_Document text_

________________________

# Best Fit Kit in DC area?



## cantdog (Apr 29, 2005)

I'd like to get a fit kit done....full shabang. I'm having a frame built but need to give the welder all the geometry angles and tubing lengths, not simply my own measurements.

Who in the area does the best job, and can basically give me all the info I need so I can go directly to the builder with an exact picture of what I want?

Bike Lane in Burke does it and charges $55, I think Spokes Etc does it as well but havent called.

Who would you recommend?


----------



## MB1 (Jan 27, 2004)

*Wh is the builder.*



cantdog said:


> I'd like to get a fit kit done....full shabang. I'm having a frame built but need to give the welder all the geometry angles and tubing lengths, not simply my own measurements.
> 
> Who in the area does the best job, and can basically give me all the info I need so I can go directly to the builder with an exact picture of what I want?
> 
> ...


In my experience a knowledgeable builder wants your body information and some information about how you ride and what you are going to do with the bike-then they build a bike that in their experience will work for you.

If the builder wants you to supply frame angles and lengths it doesn't sound appealing to me to have a bike built by him.


----------



## cantdog (Apr 29, 2005)

MB1 said:


> In my experience a knowledgeable builder wants your body information and some information about how you ride and what you are going to do with the bike-then they build a bike that in their experience will work for you.
> 
> If the builder wants you to supply frame angles and lengths it doesn't sound appealing to me to have a bike built by him.


Thats how I would normally go about it...but instead of paying 1500 dollars for a custom frame, I am just paying for the tubing...and saving about a grand.

________________________

Continue the forum thread about finding a bike fit kit in the DC area, starting after its last post.

________________________

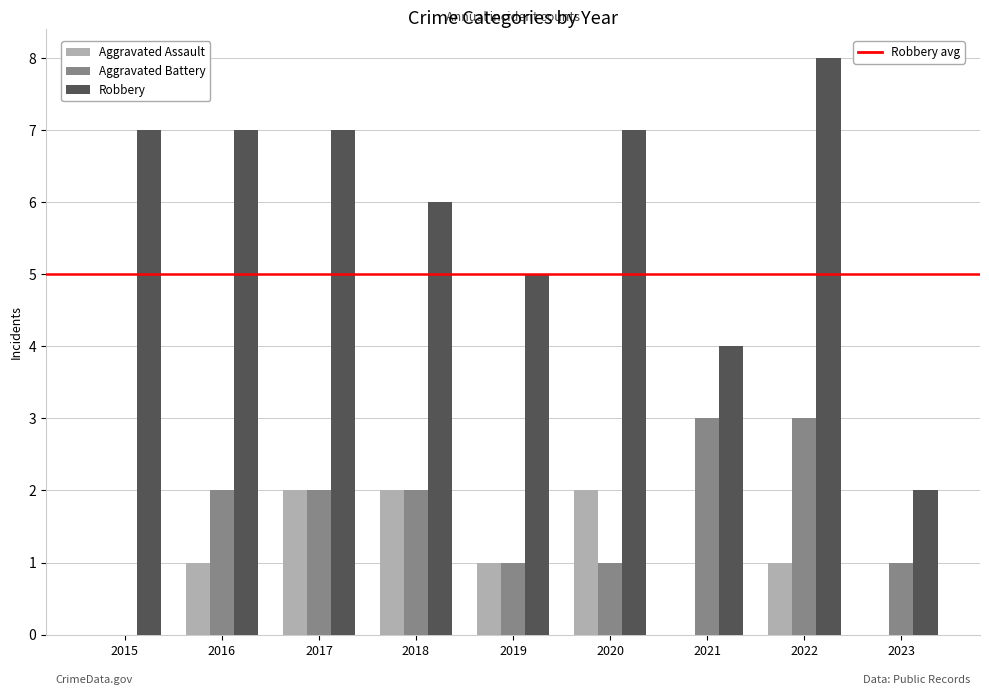

What is the total value across all series at 2020?

10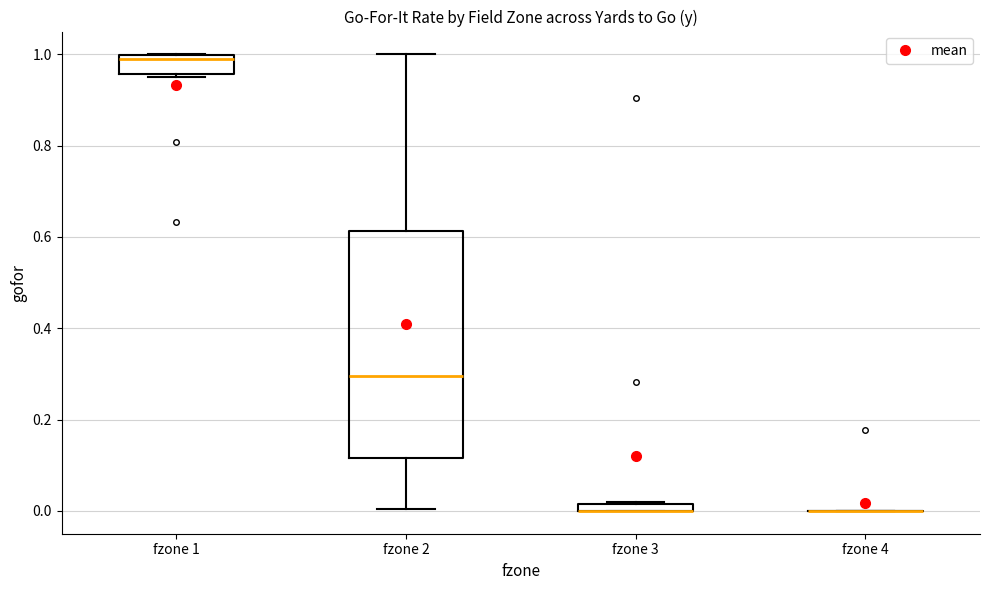

Comparing the boxes themselves (not the whiskers), which one is the tallest?

fzone 2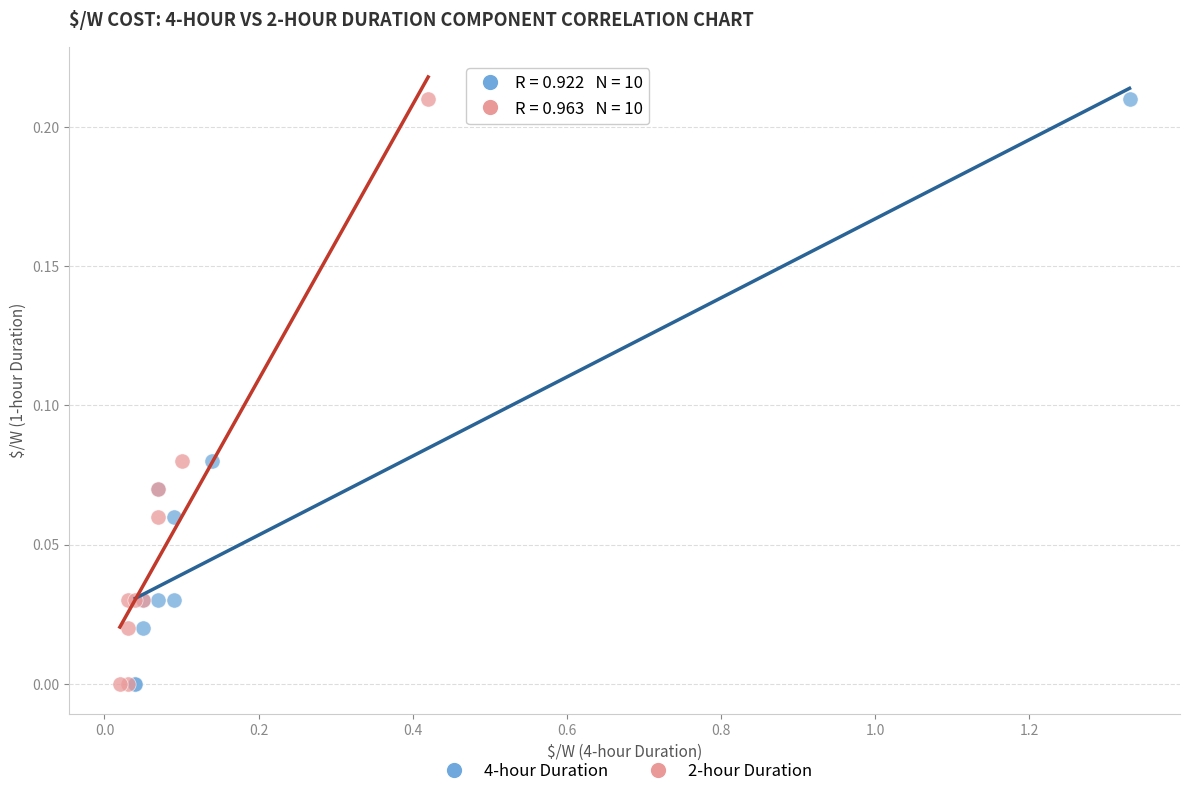

What are all the series names shown in the legend?

4-hour Duration, 2-hour Duration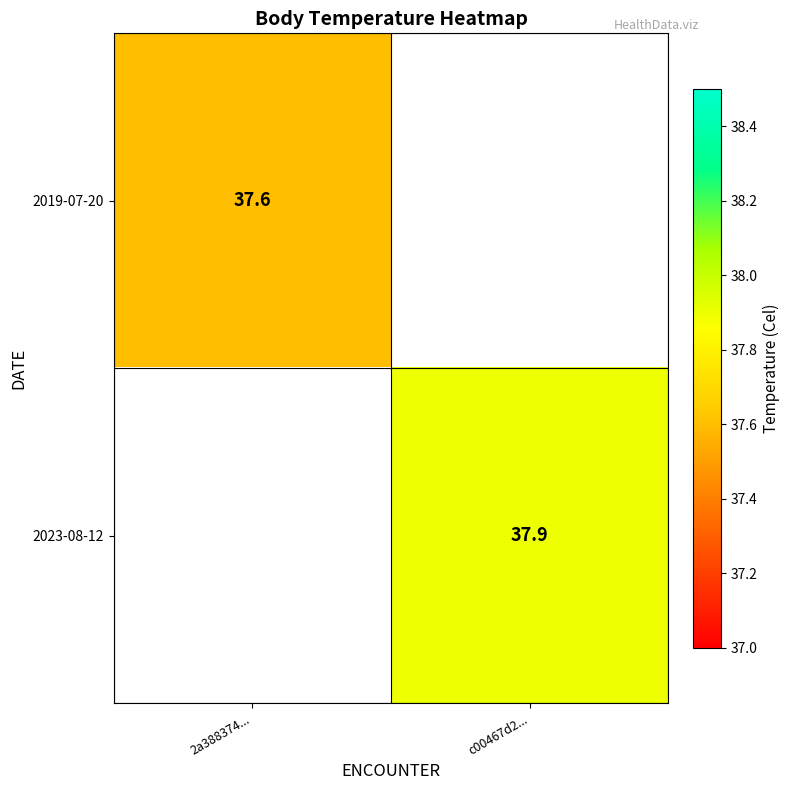

How many series are shown in this chart?

2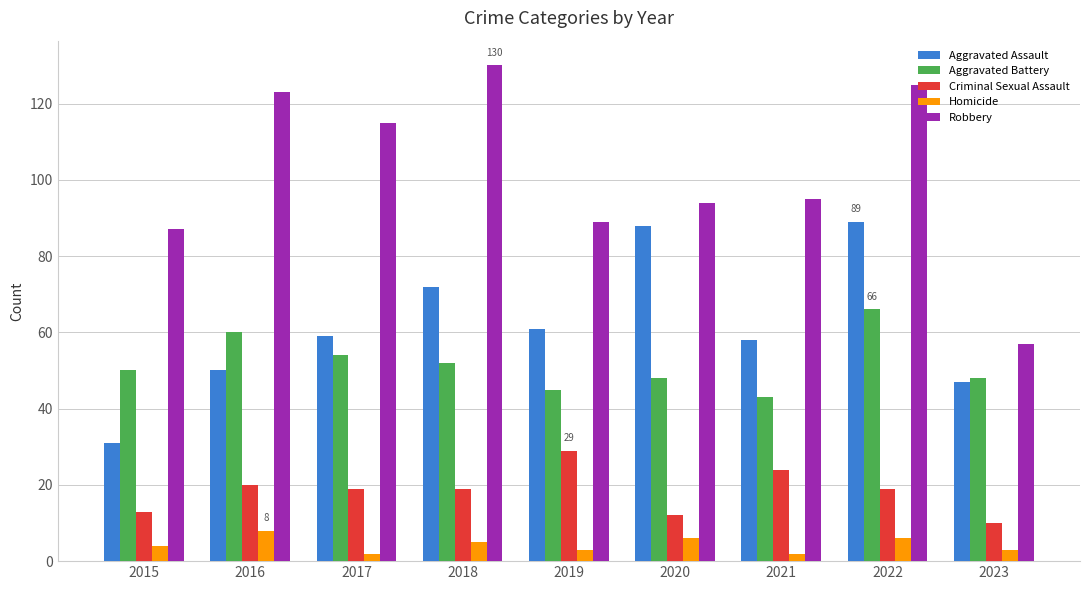

How many categories are shown in the chart?

9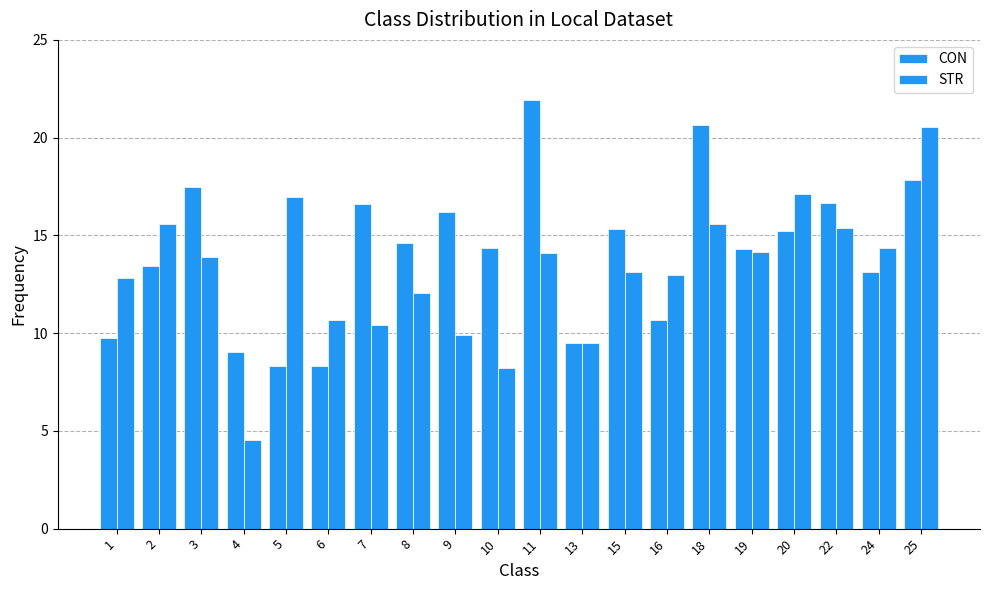

Reading left to right, transcribe all the data shown in this chart.

CON: 9.7	13.4	17.5	9.1	8.3	8.3	16.6	14.6	16.2	14.3	21.9	9.5	15.3	10.7	20.7	14.3	15.2	16.7	13.1	17.8
STR: 12.8	15.6	13.9	4.5	17.0	10.7	10.4	12.1	9.9	8.2	14.1	9.5	13.1	13.0	15.6	14.2	17.1	15.4	14.4	20.5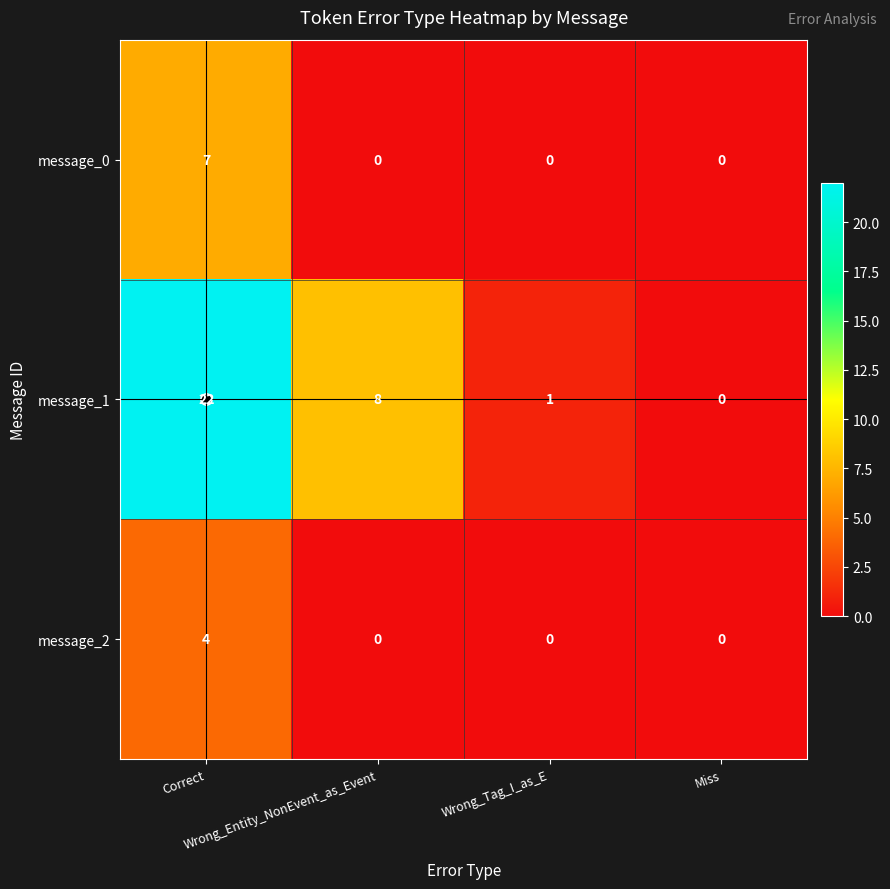

Which series changed the most between Correct and Miss?

message_1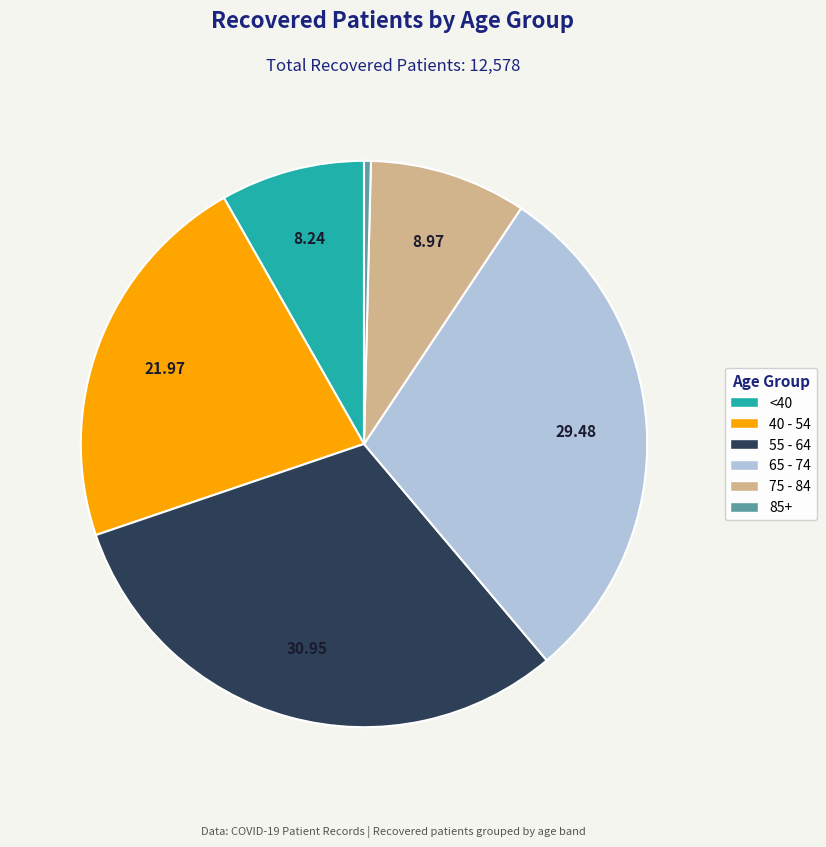

Does any single category account for the majority?

No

________________________

_Expected answer_
Any fit recommendations?


----------



## moosryan (Aug 19, 2004)

spokes etc.?


----------



## bas (Jul 30, 2004)

Are you balking at the $55?

capitalhillbikes.com I think promises to fit you to the bike..

I had a generic/general type fitting I think with my bike I bought at Spokes.

I've since readjusted the seat and seat height. Much better for me now.




cantdog said:


> I'd like to get a fit kit done....full shabang. I'm having a frame built but need to give the welder all the geometry angles and tubing lengths, not simply my own measurements.
> 
> Who in the area does the best job, and can basically give me all the info I need so I can go directly to the builder with an exact picture of what I want?
> 
> ...


----------



## cantdog (Apr 29, 2005)

No, definately not balking at the 55. Looks like a full fit will run 150ish...


----------



## bas (Jul 30, 2004)

cantdog said:


> No, definately not balking at the 55. Looks like a full fit will run 150ish...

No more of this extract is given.